Туманов: Вы сказали прекрасную вещь про то, что Конституция – это набор маячков. Это то, скорее, к чему мы должны все-таки…

Барщевский: Принципов и маяков, что важно.

Туманов: Я этот же тезис встретил в вашем интервью «Известиям» 2017 года, и как раз тогда вы высказывали позицию о том, что в принципе Конституция не то, чтобы сейчас нуждается в ближайшее время в изменениях. Что, по-вашему, произошло за эти три года, и действительно ли она в этом нуждается сейчас?

Барщевский: А я разве сказал, что она нуждается в изменении?

Туманов: В таких глобальных – да. Насколько я помню, в этом интервью вы говорили, что…

Барщевский: Я сегодня сказал, что она нуждается в изменении?

Туманов: Но мы же обсуждаем эти поправки.

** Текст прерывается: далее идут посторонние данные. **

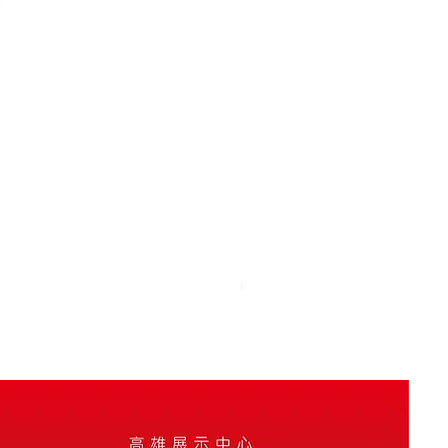
中式精緻瓷盤擺飾
価格
NT$999,999,999.00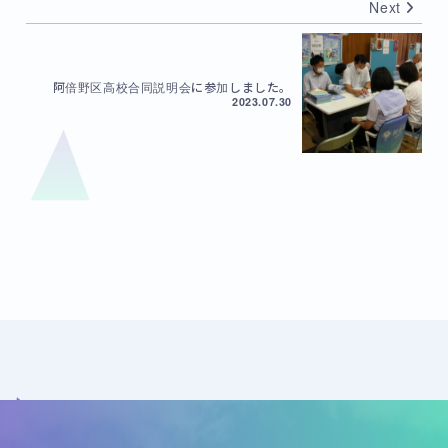
Next
阿倍野区高校合同説明会に参加しました。
2023.07.30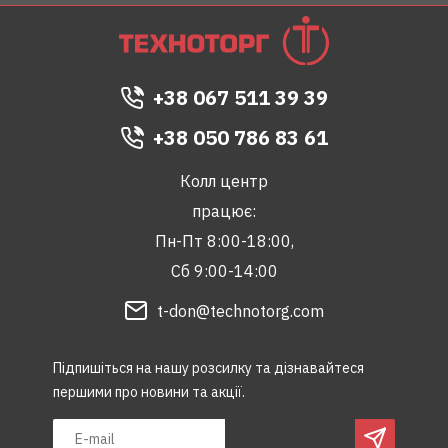
+38 067 511 39 39
+38 050 786 83 61
Колл центр
працює:
Пн-Пт 8:00-18:00,
Сб 9:00-14:00
t-don@technotorg.com
Підпишіться на нашу розсилку та дізнавайтеся
першими про новини та акції.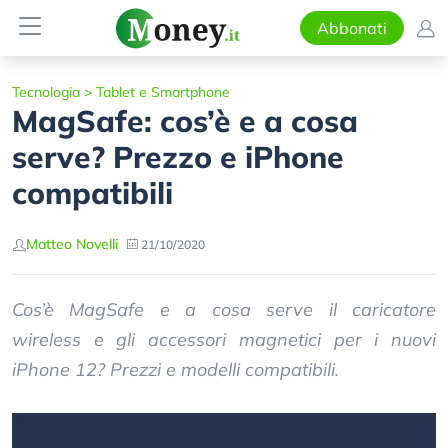
Abbonati
Tecnologia
>
Tablet e Smartphone
MagSafe: cos’è e a cosa
serve? Prezzo e iPhone
compatibili
Matteo Novelli
21/10/2020
Cos’è MagSafe e a cosa serve il caricatore
wireless e gli accessori magnetici per i nuovi
iPhone 12? Prezzi e modelli compatibili.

Барщевский: Мы обсуждаем поправки, которые внес президент. Но вы не спрашивали меня, нужны ли изменения к Конституции с моей личной точки зрения.

Козлов: То есть вы против этих изменений в Конституцию?

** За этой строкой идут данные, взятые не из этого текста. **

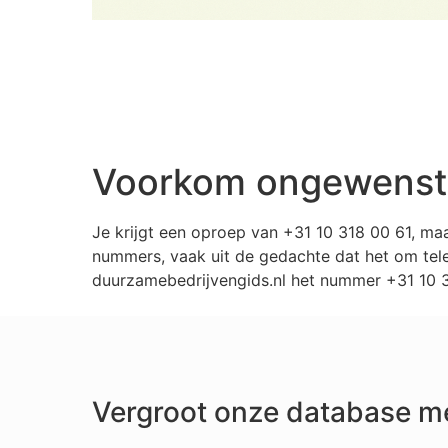
Voorkom ongewenste 
Je krijgt een oproep van +31 10 318 00 61, ma
nummers, vaak uit de gedachte dat het om tele
duurzamebedrijvengids.nl het nummer +31 10 31
Vergroot onze database m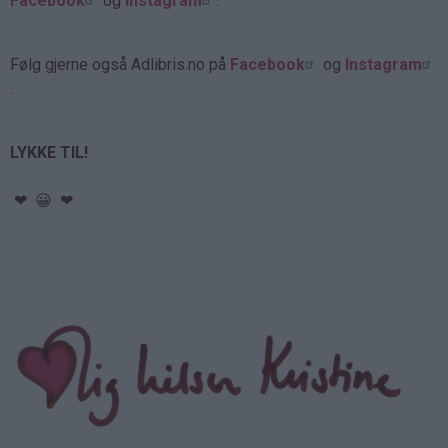
Facebook
og
Instagram
.
Følg gjerne også Adlibris.no på
Facebook
og
Instagram
.
LYKKE TIL!
❤ 😀 ❤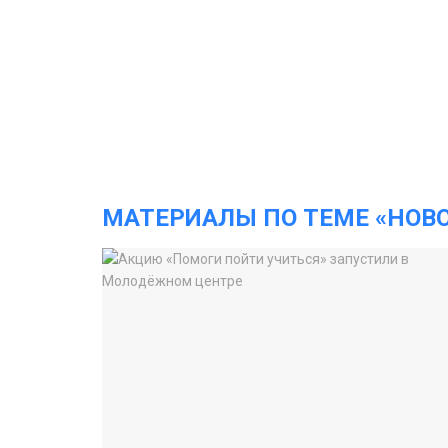
МАТЕРИАЛЫ ПО ТЕМЕ «НОВ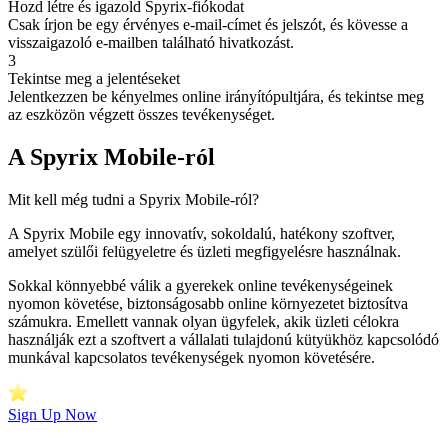
Hozd létre és igazold Spyrix-fiókodat
Csak írjon be egy érvényes e-mail-címet és jelszót, és kövesse a
visszaigazoló e-mailben található hivatkozást.
3
Tekintse meg a jelentéseket
Jelentkezzen be kényelmes online irányítópultjára, és tekintse meg
az eszközön végzett összes tevékenységet.
A Spyrix Mobile-ról
Mit kell még tudni a Spyrix Mobile-ról?
A Spyrix Mobile egy innovatív, sokoldalú, hatékony szoftver,
amelyet szülői felügyeletre és üzleti megfigyelésre használnak.
Sokkal könnyebbé válik a gyerekek online tevékenységeinek
nyomon követése, biztonságosabb online környezetet biztosítva
számukra. Emellett vannak olyan ügyfelek, akik üzleti célokra
használják ezt a szoftvert a vállalati tulajdonú kütyükhöz kapcsolódó
munkával kapcsolatos tevékenységek nyomon követésére.
Sign Up Now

Барщевский: Я не против этих изменений, я просто считаю, что Конституция – это такая «священная корова», ее надо трогать только в том случае, когда есть жизненная необходимость. Потому что любые дискуссии по изменению Конституции – это дискуссии, всегда разъединяющие общество, а не объединяющие. Поэтому, с моей точки зрения – но я не политик, я юрист, – Конституция должна была оставаться бы незыблемой, и только в случае жизненной необходимости в нее надо было бы вносить изменения. Я сейчас… Повторяю еще раз: мне нравятся эти поправки, которые внесены особенно про Госсовет, мне нравится поправка о правах Парламента относительно утверждения министров, мне нравится поправка о том, что в отставку может уйти только премьер-министр, а министры при этом в отставку не уходят. Они все разумны. Но насколько были необходимы сейчас и сегодня, для меня непонятно. Я консерватор. Я считал бы, что желательно Конституциюне трогать. Но американцы так свою Конституцию не трогали, и сколько поправок за эти годы приняли. Такими поправками можно было бы идти. По сути, мы это и делаем.

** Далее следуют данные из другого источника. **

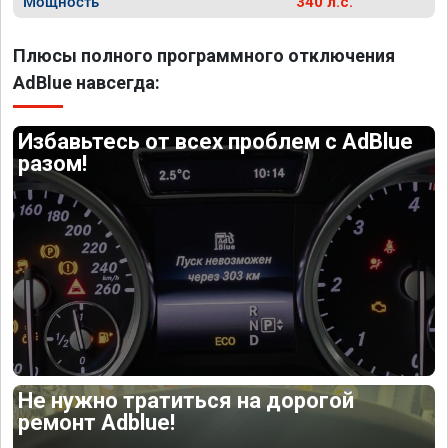
Мощность
340 л.с.
Плюсы полного программного отключения
AdBlue навсегда:
Избавьтесь от всех проблем с AdBlue
разом!
Не нужно тратиться на дорогой
ремонт Adblue!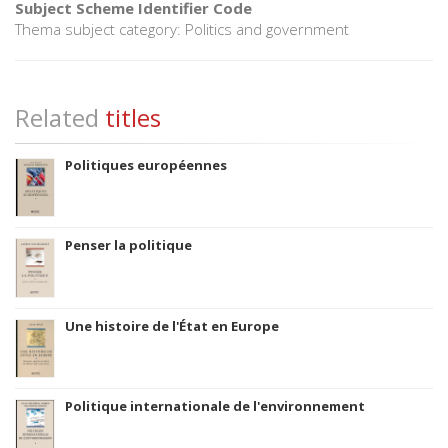
Subject Scheme Identifier Code
Thema subject category: Politics and government
Related
titles
Politiques européennes
Penser la politique
Une histoire de l'État en Europe
Politique internationale de l'environnement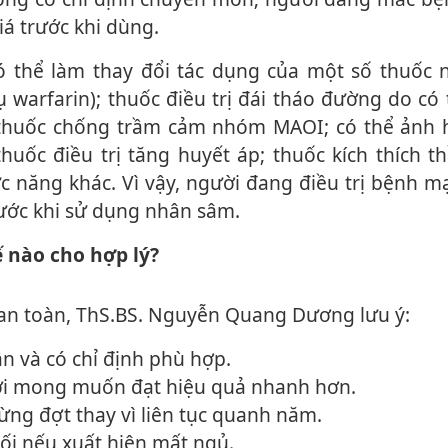
iá trước khi dùng.
 warfarin); thuốc điều trị đái tháo đường do có
 thuốc chống trầm cảm nhóm MAOI; có thể ảnh
uốc điều trị tăng huyết áp; thuốc kíc‌h thí‌ch t
 năng khác. Vì vậy, người đang điều trị bệnh m
rước khi sử dụng nhân sâm.
ế nào cho hợp lý?
 an toàn, ThS.BS. Nguyễn Quang Dương lưu ý:
ần và có chỉ định phù hợp.
với mong muốn đạt hiệu quả nhanh hơn.
ừng đợt thay vì liên tục quanh năm.
ối nếu xuất hiện mất ngủ.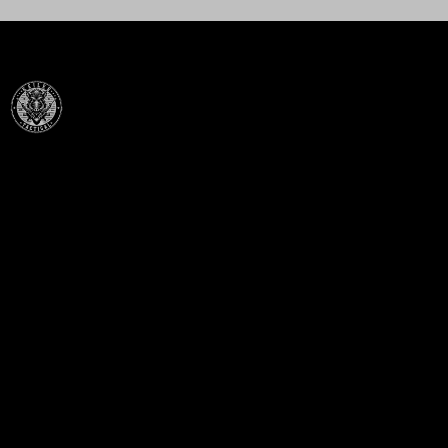
Célba találunk együtt-fegyverek szenvedéllyel!
SZAKÜZLET
HU—9024 Győr
Déry Tibor u.13.
info@keilertactical.hu
+36 30 799 73 39
Fegyverkereskedelmi engedély szám:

Желнов: Всё равно за всеми нашими словами, мыслями, думами об этом стоит какой-то один ответ на вопрос, для чего. Вот для чего Владимир Путин, как вам кажется как избирателю, как гражданину, это затеял? Понятно, что это его идея с какой-то одной глобальной целью. Как вы эту цель формулируете?

Барщевский: Мне кажется таким образом, что, по большому счету, он, создав свою вертикаль власти – потому что вначале нулевых странах просто физически распадалась, – эта вертикаль власти нужна была для того, чтобы не потерять страну, чтобы выстроить ее, чтобы было централизованное управление. Сегодня это чрезмерно централизованное управление уже сдерживает развитие страны, как мне кажется. И поэтому эти поправки меняют соотношение, пропорцию сил. То есть это децентрализация управления. То есть появляются новые органы. Тот же самый Госсовет, если это будет высший орган принятия решений, ведь это по существу сегодня полномочия президента по Конституции. Эти полномочия были у Ельцина, сейчас они у Путина, и они будут у следующего президента. И мне кажется, что Путин как раз старается этими поправками уменьшить возможность президента совершить ошибку.

Козлов: Тут просто так совпадает, что у Владимира Путина как раз заканчивается четвертый президентский срок, и он через несколько лет должен покинуть эту должность.

Барщевский: У нас с вами, видимо, разные понятия об арифметике. У него осталось до конца срока столько, сколько у американского президента весь срок. Нельзя говорить о том, что четыре года – это заканчивается срок. Это некорректно. Четыре президентских года еще у человека впереди. Как можно говорить о том, что у него заканчивается срок? Это можно было бы говорить за год до окончания срока, ну, за полтора, ну, за два, но не за четыре года говорить о том, что заканчивается срок.

Козлов: То есть это не связано с тем, что у Владимира Путина сегодня последний срок согласно действующей Конституции?

Барщевский: Но еще четыре года, я повторяю. Последний срок сейчас у Собянина. У Собянина в 2021 году заканчиваются полномочия, их продлевать нельзя. Это последний срок. Но как-то мы при этом не говорим, что Собянин принимает сегодня все решения в связи с тем, что у него последний срок, и заканчиваются полномочия.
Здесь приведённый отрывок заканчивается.